Your Language Resources Should be Meaningful
Your Language Resources Should be Meaningful, Not Generic has been transcribed from Steve’s YouTube channel. You can download the audio and study the transcript as a lesson at LingQ.
Note* This video is from six years ago. I have since discovered the value of our mini-stories at LingQ, which focus on the most important verbs in the language and the most common structures. Important vocabulary items repeat several times inside each story. The stories are moderately interesting, but an important step towards getting to authentic content. For the long-haul we need a lot of authentic and compelling content. However we need somewhere to get started. Starter books can help. These mini-stories have enabled me to move along more quickly than ever before in my last three languages, Greek, Arabic and Farsi.
Hi there, Steve Kaufmann here. Today, I’m going to talk about the importance of context in language learning. As is usually the case with these, I don’t have them written out in advance so my thoughts are going to be a little disjointed. Bear with me here. Let’s start with what sort of triggered this thought in my mind.
I met this morning with a family; again, Chinese immigrants, father, mother and their daughter. They’ve been here for 12 years. The daughter speaks fluent English, of course, has been here since the age of four, she’s 16 and both parents struggle with their English. The mother there said yes, you know I find it very difficult when I go to study a list of words. I can’t seem to remember them and it’s very frustrating. She’s been here 12 years and she really can’t speak English very well at all. I thought to myself well, I can’t learn from a list of words because a list of words has no meaning for me. It has no resonance. There’s nothing there for me to grab on to.
Both the parents have lived here for 12 years and don’t speak English very well. Obviously, English is not very important to them. That’s another content that’s not there. They don’t have a strong sense of wanting to participate in an English-speaking society so there isn’t that content of wanting to participate in the language, but content goes beyond that. In my experience, if I learn from some content it has resonance for me. It’s interesting to me when I’m listening to some of my Czech material about the history of Czechoslovakia or whatever it might be. That’s of interest to me. Other people are interested in other things. It might be music, it might be whatever, but whatever you’re learning from has to be relevant, has to be meaningful, has to have resonance, it has to have credibility.
The problem with most beginner language resources
This is another problem. Very often if we’re learning from the typical sort of beginner text, we’re not entirely sure that that’s how people speak, at least I’m not. I’m not entirely sure that this is authentic and credible because, in fact, it’s scripted for me and I know that some of the words they’re teaching are not very important.

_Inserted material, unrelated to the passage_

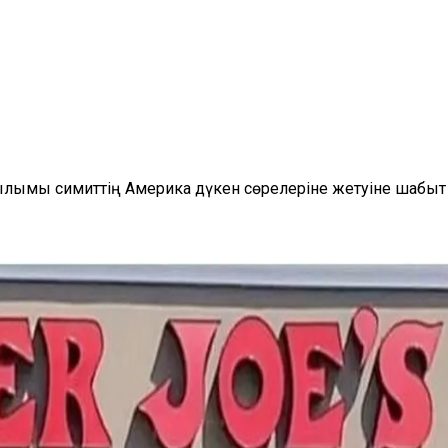
ымы симиттің Америка дүкен сөрелеріне жетуіне шабыт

Most beginner texts have you going through Customs. I wonder how many people have ever used the language they’re learning while going through Customs, I know I haven’t. You start to question the relevance of this context. It’s low resonance.
Obviously, reading a list of words has very little resonance. I think it’s so important that we get engaged emotionally with the language and the context that we’re learning from. That context is not only the subject matter we might be reading or listening to, it’s also the people we associate with. It’s our desire to be part of that community that gives resonance, that creates a meaningful context, makes it real, credible, authentic. I think one of the difficulties very often that immigrants from Asia have is that they seem to be less willing to inject themselves into the local scene and, therefore, English becomes less relevant to them. It’s not a meaningful context for them.
I don’t know if this makes sense, but I think it’s extremely important. The brain is not just some kind of a machine that you throw some stuff in, turn a handle and out comes language ability. It’s not just the so-called left-side of your brain, which is good at dealing with rational explanations or whatever. I think there’s ample evidence that it’s the whole of the brain that gets involved and that emotion is a big part of it and if the learning environment or the living environment or the learning materials, the context in which we are learning in every sense of the word, if that context is not rich, is not authentic, credible, vibrant, if it doesn’t grab us, then we’ll have a lot tougher time learning.
That’s really all I wanted to say. I don’t know what we can do about it, other than trying to find or create meaningful context. In other words, learning from material that we like and find interesting where the voice has resonance, where the subject matter has resonance. I can still remember a text that I listened to in Italian, I Promessi Sposi or Anna Karenina in Russian or some of the material I’m listening to now in Czech. It creates an attachment and that’s going to help you learn.
Also, in terms of interacting with the language, as you know my preference is to wait until I have enough of a vocabulary that I can actually have a meaningful, again, interaction, one that’s authentic and real and we’re actually communicating meaning so that I am driven by the desire to communicate my meaning and understand the meaning of the other person. I’m not displaying my ability to use the subjunctive or worrying about whether I say everything correctly or not because I’ve got a meaningful context and it’s meaningful because I have enough of a vocabulary that I can actually have a meaningful conversation and have a chance of understanding what the other person is saying. That makes that whole context meaningful.
Do with this idea what you want, but I think those people who are able to create meaningful, rich, authentic, credible learning context are generally more successful language learners. So, I look forward to your comments. Thank you for listening, bye for now.